2017 Siebel Scholars

2017 Siebel Scholars (L-R, top:) Matthew Bakalar, Paul Bramsen, Benjamin Epstein, Wesley Hsieh (Bottom:) Elena Kassianidou, Caroline Le Floch, Sylvia Natividad-Diaz, Kevin Yamauchi

Eight from Berkeley named 2017 Siebel Scholars

Eight Berkeley engineers are among 92 in the Siebel Scholars Foundation’s 2017 class. The honor recognizes exceptional graduate students in business, computer science, bioengineering and energy science and comes with an award of $35,000.

The Siebel Scholars program promotes leadership, academic achievement and “the collaborative search for solutions to the world’s most critical issues.” In the past decade, the Siebel Scholars Foundation has helped support the early careers of more than 1,100 graduate students.

“We are proud of our Berkeley students and really grateful that they are acknowledged for their hard work by the Siebel Scholars Foundation,” said S. Shankar Sastry, dean and Carlson professor of engineering at Berkeley. “This prestigious recognition will help prepare some of our brightest minds for future leadership roles. We look forward to the innovative contributions they will make to engineering, healthcare and energy.”

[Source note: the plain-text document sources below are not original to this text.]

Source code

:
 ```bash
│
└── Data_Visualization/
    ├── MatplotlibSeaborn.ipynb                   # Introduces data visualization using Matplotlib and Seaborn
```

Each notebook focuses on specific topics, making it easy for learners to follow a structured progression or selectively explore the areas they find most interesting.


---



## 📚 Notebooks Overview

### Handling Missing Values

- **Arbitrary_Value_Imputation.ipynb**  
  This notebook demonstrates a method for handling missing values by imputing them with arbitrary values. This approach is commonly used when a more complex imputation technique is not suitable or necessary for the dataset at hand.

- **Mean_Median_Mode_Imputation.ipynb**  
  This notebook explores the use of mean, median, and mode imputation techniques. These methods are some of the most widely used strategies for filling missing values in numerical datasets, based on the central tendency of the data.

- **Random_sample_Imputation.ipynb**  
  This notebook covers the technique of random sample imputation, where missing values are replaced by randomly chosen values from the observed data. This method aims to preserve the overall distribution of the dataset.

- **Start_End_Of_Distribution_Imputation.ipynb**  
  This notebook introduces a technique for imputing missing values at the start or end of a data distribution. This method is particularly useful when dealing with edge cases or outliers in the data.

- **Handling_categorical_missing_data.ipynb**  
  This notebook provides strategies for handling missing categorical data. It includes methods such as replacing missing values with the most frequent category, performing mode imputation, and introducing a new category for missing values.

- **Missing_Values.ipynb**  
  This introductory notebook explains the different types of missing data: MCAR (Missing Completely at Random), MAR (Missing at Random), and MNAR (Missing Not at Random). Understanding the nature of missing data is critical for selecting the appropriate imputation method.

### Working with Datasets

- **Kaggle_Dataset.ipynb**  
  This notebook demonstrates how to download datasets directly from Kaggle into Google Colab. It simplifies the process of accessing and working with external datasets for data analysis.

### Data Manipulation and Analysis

Meet the 2017 class of Siebel Scholars at Berkeley:

  • Matthew Bakalar finds methods to overcome immune evasion by tumor cells. He has also designed and deployed an automated cell phone-based microscope for quantification of the tropical Loa loa parasite. 
  • Paul Bramsen builds data structures. In collaboration with two other undergraduates, he created a networked file system that uses the Global Data Plane as its underlying storage substrate.
  • Benjamin Epstein applies gene-editing technology in conjunction with viral gene therapy approaches to the treatment of retinal degenerative diseases, such as retinitis pigmentosa.
  • Wesley Hsieh leverages human intuition and demonstrations to improve robot learning.
  • Elena Kassianidou investigates how cell geometry, actin network architecture and myosin-related pathways contribute to tension generation of stress fibers.
  • Caroline Le Floch uses computational methods to control the charging of large fleets of electric vehicles in a power distribution grid. Her interests lie at the intersection of applied mathematics, renewable energy integration and behavioral science.
  • Sylvia Natividad-Diaz is designing minimally invasive therapy to help regenerate cardiac tissue after a heart attack.
  • Kevin Yamauchi crafts microfluidic tools for single-cell protein analysis to help biologists unravel protein signaling networks that drive such processes as cancer metastasis.